I've often felt the need to start with a core of six character classes, each using one of the six abilities as a prime requisite. This calls, of course, for classes that use Constitution, Dexterity and Charisma for modifiers to experience (a topic I addressed in a recent submission to Fight On!, which may or may not ever see the light of day as it might be a bit off-the-wall as written for an OD&D game). Anyway, I was complaining about Clerics and how they didn't really fit in my envisioned world, and how perhaps I could ditch Wisdom altogether, or instead replace it with Luck.
"Like Tunnels & Trolls?" I was asked. "No, this is not your typical fantasy setting..." I began to respond. "I mean the Luck thing, like Tunnels & Trolls." I was asked…Long pause..."I never played it..." I continued. "Its pretty much exactly what you are doing now with D&D LOL" I was rather rudely informed.
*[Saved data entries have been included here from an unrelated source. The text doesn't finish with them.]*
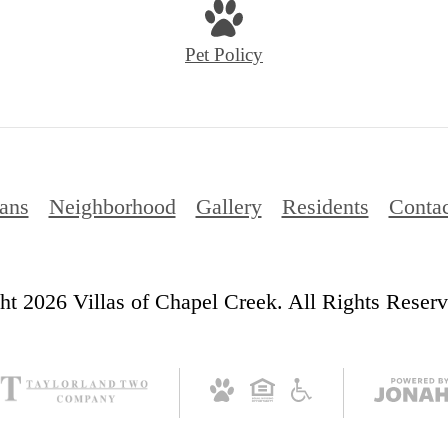
at
Pet Policy
lans
Neighborhood
Gallery
Residents
Contac
t 2026 Villas of Chapel Creek. All Rights Reserv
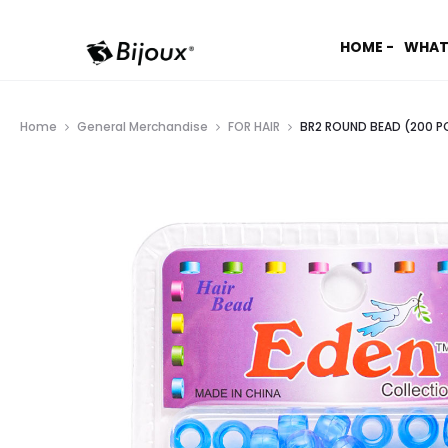
HOME -
WHAT
Home
General Merchandise
FOR HAIR
BR2 ROUND BEAD (200 PC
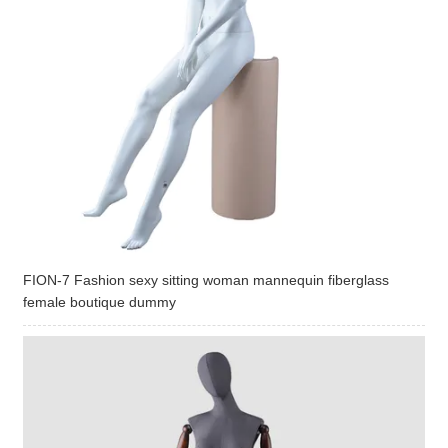
FION-7 Fashion sexy sitting woman mannequin fiberglass
female boutique dummy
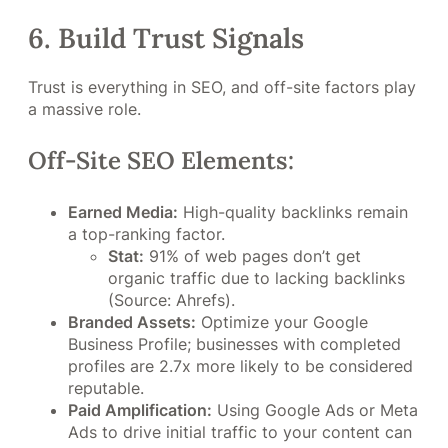
6. Build Trust Signals
Trust is everything in SEO, and off-site factors play
a massive role.
Off-Site SEO Elements:
Earned Media:
High-quality backlinks remain
a top-ranking factor.
Stat:
91% of web pages don’t get
organic traffic due to lacking backlinks
(Source: Ahrefs).
Branded Assets:
Optimize your Google
Business Profile; businesses with completed
profiles are 2.7x more likely to be considered
reputable.
Paid Amplification:
Using Google Ads or Meta
Ads to drive initial traffic to your content can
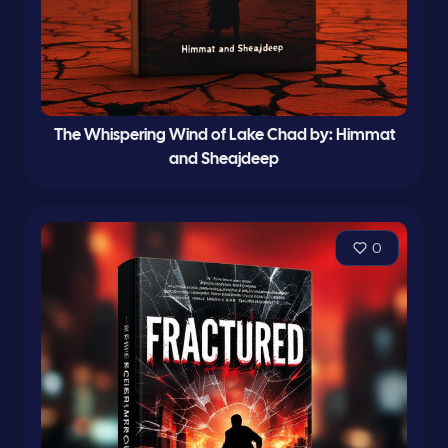
The Whispering Wind of Lake Chad by: Himmat
and Sheajdeep
0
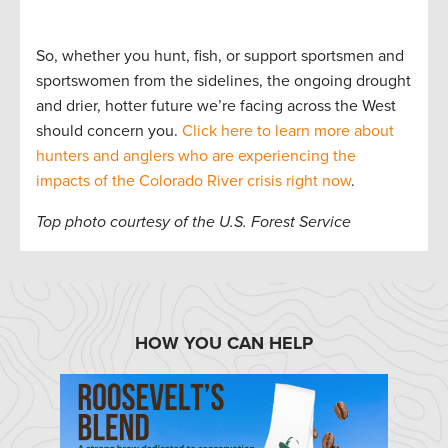
So, whether you hunt, fish, or support sportsmen and
sportswomen from the sidelines, the ongoing drought
and drier, hotter future we’re facing across the West
should concern you.
Click here to learn more about
hunters and anglers who are experiencing the
impacts of the Colorado River crisis right now
.
Top photo courtesy of the U.S. Forest Service
HOW YOU CAN HELP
From then on I have become unsettled. I never considered T&T in the past. Sure, I knew it was some crude knock-off of D&D, and that some weirdoes actually liked it better than my favorite game back in the day...but ME? Play T&T? I think not!
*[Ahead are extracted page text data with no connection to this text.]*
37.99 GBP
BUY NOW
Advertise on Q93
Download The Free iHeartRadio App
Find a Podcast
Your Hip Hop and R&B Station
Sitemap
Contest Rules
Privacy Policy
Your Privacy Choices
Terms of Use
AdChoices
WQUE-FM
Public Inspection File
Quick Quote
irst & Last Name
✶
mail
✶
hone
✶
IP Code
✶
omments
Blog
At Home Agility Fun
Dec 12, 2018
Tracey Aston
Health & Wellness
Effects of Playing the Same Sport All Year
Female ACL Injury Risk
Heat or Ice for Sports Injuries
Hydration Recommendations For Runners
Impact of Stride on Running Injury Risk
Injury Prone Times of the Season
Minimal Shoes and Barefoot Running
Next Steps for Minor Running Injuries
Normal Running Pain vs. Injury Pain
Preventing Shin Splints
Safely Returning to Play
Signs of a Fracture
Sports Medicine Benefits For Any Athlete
Well, I did a wee bit of oracular internet research in order to put my mind at ease. This led to further discomfort.
Pretty much everything I have learned about T&T is exactly what Mr. Smart-Ass was trying to tell me, or so it seems. There really isn't that much information on the game out there, not when you compare it to even say, OD&D. But isn't it really just D&D in a different costume? Maybe it is.
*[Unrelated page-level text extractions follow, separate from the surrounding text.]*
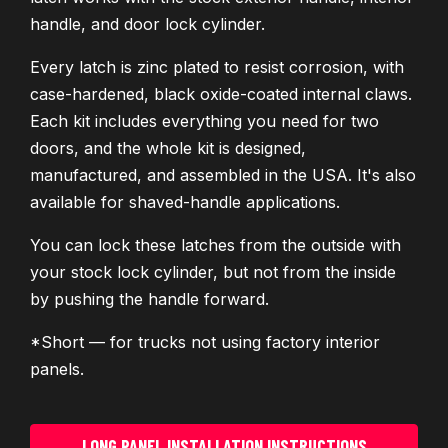
handle, and door lock cylinder.
Every latch is zinc plated to resist corrosion, with
case-hardened, black oxide-coated internal claws.
Each kit includes everything you need for two
doors, and the whole kit is designed,
manufactured, and assembled in the USA. It's also
available for shaved-handle applications.
You can lock these latches from the outside with
your stock lock cylinder, but not from the inside
by pushing the handle forward.
*Short — for trucks not using factory interior
panels.
LONG PANEL INSTALLATION INSTRUCTIONS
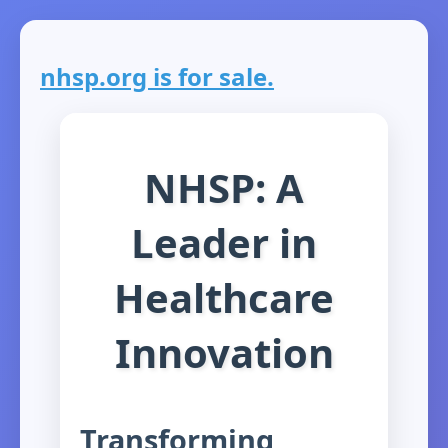
nhsp.org is for sale.
NHSP: A
Leader in
Healthcare
Innovation
Transforming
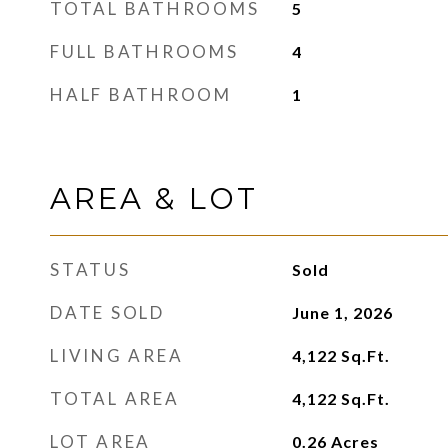
TOTAL BATHROOMS
5
FULL BATHROOMS
4
HALF BATHROOM
1
AREA & LOT
STATUS
Sold
DATE SOLD
June 1, 2026
LIVING AREA
4,122
Sq.Ft.
TOTAL AREA
4,122
Sq.Ft.
LOT AREA
0.26
Acres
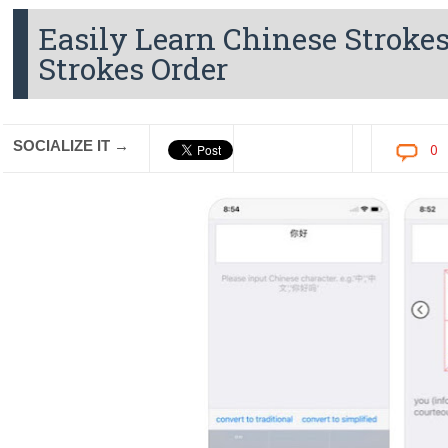
Easily Learn Chinese Strokes
Strokes Order
SOCIALIZE IT →
0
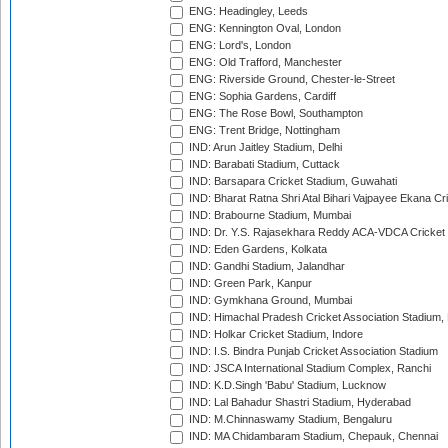
ENG: Headingley, Leeds
ENG: Kennington Oval, London
ENG: Lord's, London
ENG: Old Trafford, Manchester
ENG: Riverside Ground, Chester-le-Street
ENG: Sophia Gardens, Cardiff
ENG: The Rose Bowl, Southampton
ENG: Trent Bridge, Nottingham
IND: Arun Jaitley Stadium, Delhi
IND: Barabati Stadium, Cuttack
IND: Barsapara Cricket Stadium, Guwahati
IND: Bharat Ratna Shri Atal Bihari Vajpayee Ekana C
IND: Brabourne Stadium, Mumbai
IND: Dr. Y.S. Rajasekhara Reddy ACA-VDCA Cricket
IND: Eden Gardens, Kolkata
IND: Gandhi Stadium, Jalandhar
IND: Green Park, Kanpur
IND: Gymkhana Ground, Mumbai
IND: Himachal Pradesh Cricket Association Stadium
IND: Holkar Cricket Stadium, Indore
IND: I.S. Bindra Punjab Cricket Association Stadium
IND: JSCA International Stadium Complex, Ranchi
IND: K.D.Singh 'Babu' Stadium, Lucknow
IND: Lal Bahadur Shastri Stadium, Hyderabad
IND: M.Chinnaswamy Stadium, Bengaluru
IND: MA Chidambaram Stadium, Chepauk, Chennai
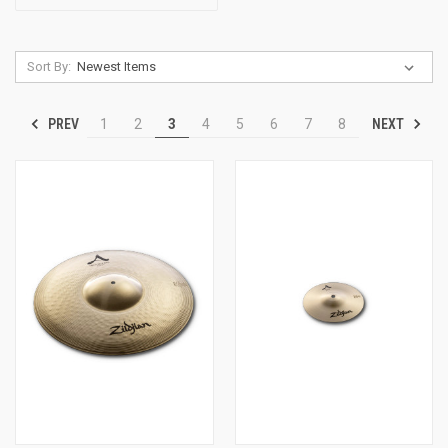
Sort By:
PREV
NEXT
1
2
3
4
5
6
7
8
The only thing I can do now is ask my readers to enlighten me. Is Tunnels & Trolls really a rules-light, fast paced, open-ended version of OD&D? And perhaps most importantly, is the solo aspect of the game lame, like every other solo RPG I have ever tried before?
This is all very unsettling. Its akin to telling me that Vampire: The Masquerade would suit me better than Call of Cthulhu; or that Aftermath is more appropriate for me than Gamma World. It means that possibly, I have been playing the wrong game for thirty years.
In all seriousness, I would like to investigate Tunnels & Trolls, and I’m asking for some comments in regard to that venerable game system. I know little about it, other than there are available copies of editions 5, 5.5, 7 and 7.5. If I am going to look into a rules light game that I can potentially use for some fun solo gaming, and even one shots here and there, I’d appreciate some direction. I assume that the older editions are for me, but what I’ve been led to believe is that even T&T 7.5 is somewhat old school in its approach.
~Sham, Quixotic Referee
Edit to add the following:
Thanks to Matthew's link in the comments, I printed off the free quicky rules, and played the solo adventure included with them. Goblin Lake, a mini solo adventure that was ummm...quaint.
The rules are silly easy to pick up (but then again, as quicky rules they should be). I'll do a proper report at a later date. I managed to kill six characters before I completed 'most' of Goblin Lake and decided I was done with it. The final character (all Goblins, by the way) found a ridiculously powerful item and emerged from the adventure looking for new challenges.
I'm not sure yet whether I like the T&T mechanics, but I wanted to post a link with three online solo T&T adventures. You can seriously dl, print and be playing one of these in under 20 minutes.